◆ **Provided passage**
========
Good times are on the anvil for the hitherto harassed employees of the organized sector in India. While there has been an endless debate on mobile portability, PF portability is on course for a quiet, unceremonious debut. Come October 16, one will soon be able to make career moves across states, companies and domains without being bogged down by the thought of transferring money held in the provident fund. If the hitherto moribund Employees Provident Fund Organisation(EPFO) is able to deliver on its ambitious promise to provide portable Universal Account Numbers (UAN), a subscriber (employee) would be allotted a centralized number on the lines of a savings bank account to channelize all the PF dues irrespective of the number and change of employers.
Going by the established practice in independent India, every new employee was given a PF number and one was expected to transfer money from the old PF account into the new one. People would prefer to withdraw the amount as transferring accounts from one employer to another was a cumbersome process, involved a painstaking waiting period and a loss on the interest accrued in the interim period.
========
Pixel coordinate object listings
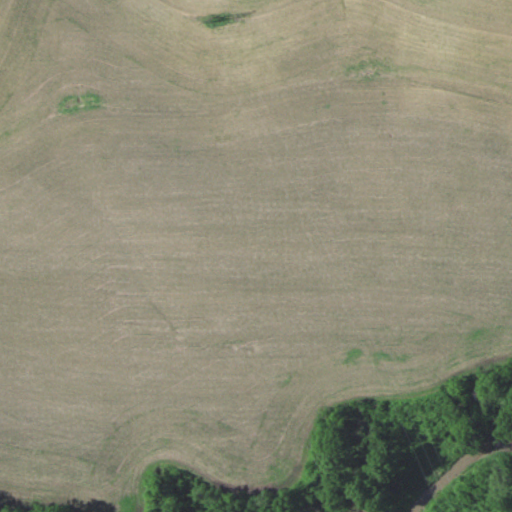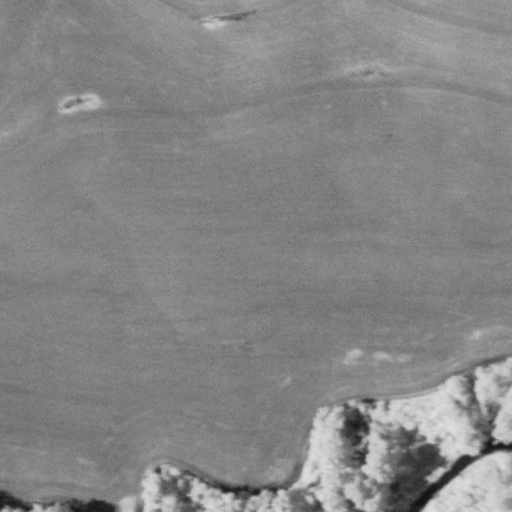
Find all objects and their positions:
power tower: (215, 22)
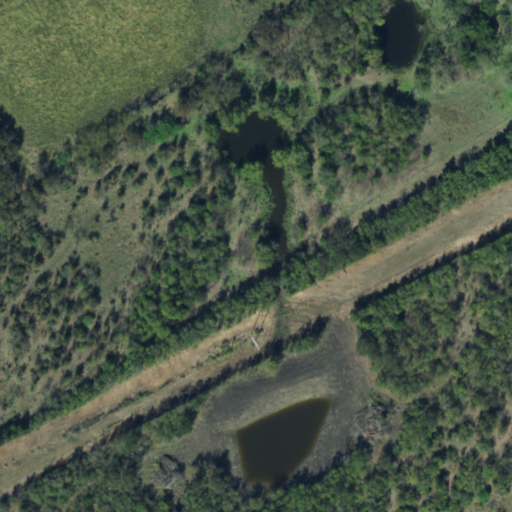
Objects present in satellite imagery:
power tower: (252, 341)
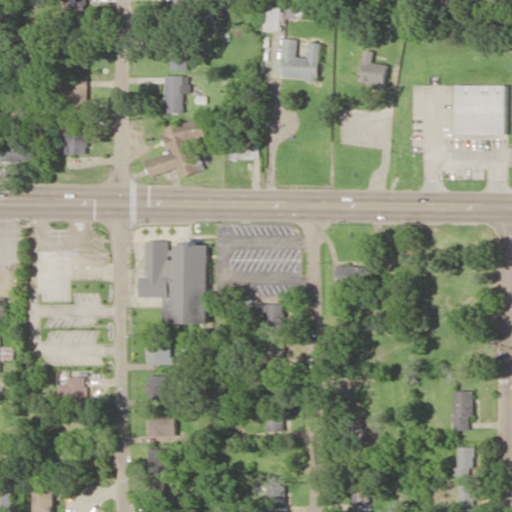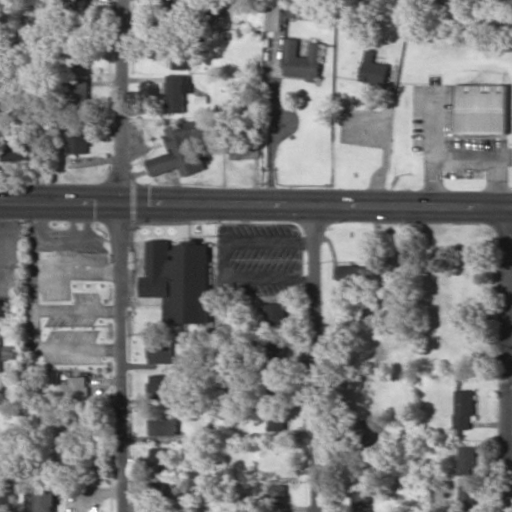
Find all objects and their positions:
building: (180, 9)
building: (275, 17)
building: (180, 55)
building: (75, 57)
building: (301, 59)
building: (375, 68)
building: (177, 92)
building: (77, 95)
building: (483, 108)
building: (77, 136)
building: (181, 148)
building: (19, 149)
building: (247, 150)
road: (256, 203)
road: (122, 256)
building: (352, 274)
building: (180, 279)
road: (510, 306)
building: (274, 314)
building: (2, 319)
building: (279, 347)
building: (160, 350)
road: (315, 358)
building: (158, 386)
building: (75, 389)
building: (464, 408)
building: (277, 417)
building: (162, 422)
building: (159, 458)
building: (466, 460)
building: (277, 492)
building: (360, 492)
building: (45, 495)
building: (7, 496)
building: (156, 496)
building: (468, 496)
========
◆ **Assignment**
Update the passage on PF portability from "Good times are" to "change of employers.", replacing "mobile portability" with "number portability".

◆ **Exercise result**
Good times are on the anvil for the hitherto harassed employees of the organized sector in India. While there has been an endless debate on number portability, PF portability is on course for a quiet, unceremonious debut. Come October 16, one will soon be able to make career moves across states, companies and domains without being bogged down by the thought of transferring money held in the provident fund. If the hitherto moribund Employees Provident Fund Organisation(EPFO) is able to deliver on its ambitious promise to provide portable Universal Account Numbers (UAN), a subscriber (employee) would be allotted a centralized number on the lines of a savings bank account to channelize all the PF dues irrespective of the number and change of employers.